ML10:2023 Model Poisoning


Model poisoning attacks occur when an attacker manipulates the model's parameters to cause it to behave in an undesirable way.

How to Prevent

Regularisation: Adding regularisation techniques like L1 or L2 regularization to the loss function helps to prevent overfitting and reduce the chance of model poisoning attacks.

Robust Model Design: Designing models with robust architectures and activation functions can help reduce the chances of successful model poisoning attacks.

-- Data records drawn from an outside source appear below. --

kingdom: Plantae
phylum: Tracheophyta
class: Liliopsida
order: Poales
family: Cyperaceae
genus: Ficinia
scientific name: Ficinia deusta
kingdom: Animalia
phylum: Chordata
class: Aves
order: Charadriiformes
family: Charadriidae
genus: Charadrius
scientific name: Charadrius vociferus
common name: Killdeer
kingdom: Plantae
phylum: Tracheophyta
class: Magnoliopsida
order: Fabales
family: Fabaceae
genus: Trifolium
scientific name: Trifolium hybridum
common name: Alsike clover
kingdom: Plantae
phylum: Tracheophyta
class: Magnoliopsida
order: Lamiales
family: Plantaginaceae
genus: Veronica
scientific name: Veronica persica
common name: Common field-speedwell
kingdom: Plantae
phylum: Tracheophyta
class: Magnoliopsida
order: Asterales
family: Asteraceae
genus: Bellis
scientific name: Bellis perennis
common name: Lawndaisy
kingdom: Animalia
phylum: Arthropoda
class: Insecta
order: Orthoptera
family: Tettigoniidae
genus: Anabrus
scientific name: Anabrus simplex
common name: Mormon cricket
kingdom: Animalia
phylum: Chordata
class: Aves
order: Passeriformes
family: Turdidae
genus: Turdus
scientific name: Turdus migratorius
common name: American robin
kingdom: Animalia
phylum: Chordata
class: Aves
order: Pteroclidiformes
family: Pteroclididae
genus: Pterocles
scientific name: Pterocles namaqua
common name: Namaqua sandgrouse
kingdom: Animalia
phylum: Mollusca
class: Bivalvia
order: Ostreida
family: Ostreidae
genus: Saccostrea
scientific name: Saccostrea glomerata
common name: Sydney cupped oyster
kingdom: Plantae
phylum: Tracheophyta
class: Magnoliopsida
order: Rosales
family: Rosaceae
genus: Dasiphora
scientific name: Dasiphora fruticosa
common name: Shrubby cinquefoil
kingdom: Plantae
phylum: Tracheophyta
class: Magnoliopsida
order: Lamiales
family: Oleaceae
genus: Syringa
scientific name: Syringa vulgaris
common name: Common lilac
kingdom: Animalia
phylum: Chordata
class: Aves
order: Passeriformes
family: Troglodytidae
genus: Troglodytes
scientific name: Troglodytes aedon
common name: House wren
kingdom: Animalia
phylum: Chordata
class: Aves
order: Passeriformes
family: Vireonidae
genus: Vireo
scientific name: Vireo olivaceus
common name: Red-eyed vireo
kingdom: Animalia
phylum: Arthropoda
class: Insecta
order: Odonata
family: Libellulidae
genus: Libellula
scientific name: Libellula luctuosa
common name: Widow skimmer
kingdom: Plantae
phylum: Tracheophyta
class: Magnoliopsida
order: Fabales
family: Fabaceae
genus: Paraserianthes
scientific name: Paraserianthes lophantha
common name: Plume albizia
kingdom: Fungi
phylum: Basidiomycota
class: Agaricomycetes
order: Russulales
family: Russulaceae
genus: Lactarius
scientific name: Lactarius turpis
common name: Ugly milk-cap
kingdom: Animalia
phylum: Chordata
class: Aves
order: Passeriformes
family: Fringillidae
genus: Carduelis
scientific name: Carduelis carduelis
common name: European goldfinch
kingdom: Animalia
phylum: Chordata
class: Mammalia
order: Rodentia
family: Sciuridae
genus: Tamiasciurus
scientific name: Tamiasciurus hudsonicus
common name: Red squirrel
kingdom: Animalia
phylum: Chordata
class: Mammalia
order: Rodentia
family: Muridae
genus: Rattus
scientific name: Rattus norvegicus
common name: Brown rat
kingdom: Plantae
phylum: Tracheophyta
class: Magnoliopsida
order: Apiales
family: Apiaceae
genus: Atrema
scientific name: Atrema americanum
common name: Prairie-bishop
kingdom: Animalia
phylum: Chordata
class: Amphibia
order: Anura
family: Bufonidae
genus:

Cryptographic Techniques: Cryptographic techniques can be used to secure the parameters and weights of the model, and prevent unauthorized access or manipulation of these parameters.

Risk Factors

Threat Agents/Attack Vectors Security Weakness Impact
Exploitability: 5 (Easy)

ML Application Specific: 4
ML Operations Specific: 4
Detectability: 3 (Moderate) Technical: 3 (Moderate)
Threat Actor: Malicious individuals or organizations with knowledge and resources to manipulate deep learning models.
Malicious insiders within the organization developing the deep learning model.
Insufficient access controls to the model’s code and parameters.

Lack of proper secure coding practices.

Inadequate monitoring and logging of model’s activity.
Model’s predictions can be manipulated to achieve desired results.

Confidential information within the model can be extracted.

Decisions based on the model’s predictions can be impacted negatively.

Reputation and credibility of the organization can be affected.

It is important to note that this chart is only a sample based on the scenario below only. The actual risk assessment will depend on the specific circumstances of each machine learning system.

Example Attack Scenarios

Scenario #1: Financial gain through model poisoning

Consider a scenario where a bank is using a machine learning model to identify handwritten characters on cheques to automate their clearing process. The model has been trained on a large dataset of handwritten characters, and it has been designed to accurately identify the characters based on specific parameters such as size, shape, slant, and spacing.

An attacker who wants to poison a machine learning model may manipulate the parameters of the model by altering the images in the training dataset or directly modifying the parameters in the model. This can result in the model being reprogrammed to identify characters differently. For example, the attacker could change the parameters so that the model identifies the character “5” as the character “2”, leading to incorrect amounts being processed.

The attacker can exploit this vulnerability by introducing forged cheques into the clearing process, which the model will process as valid due to the manipulated parameters. This can result in significant financial loss to the bank.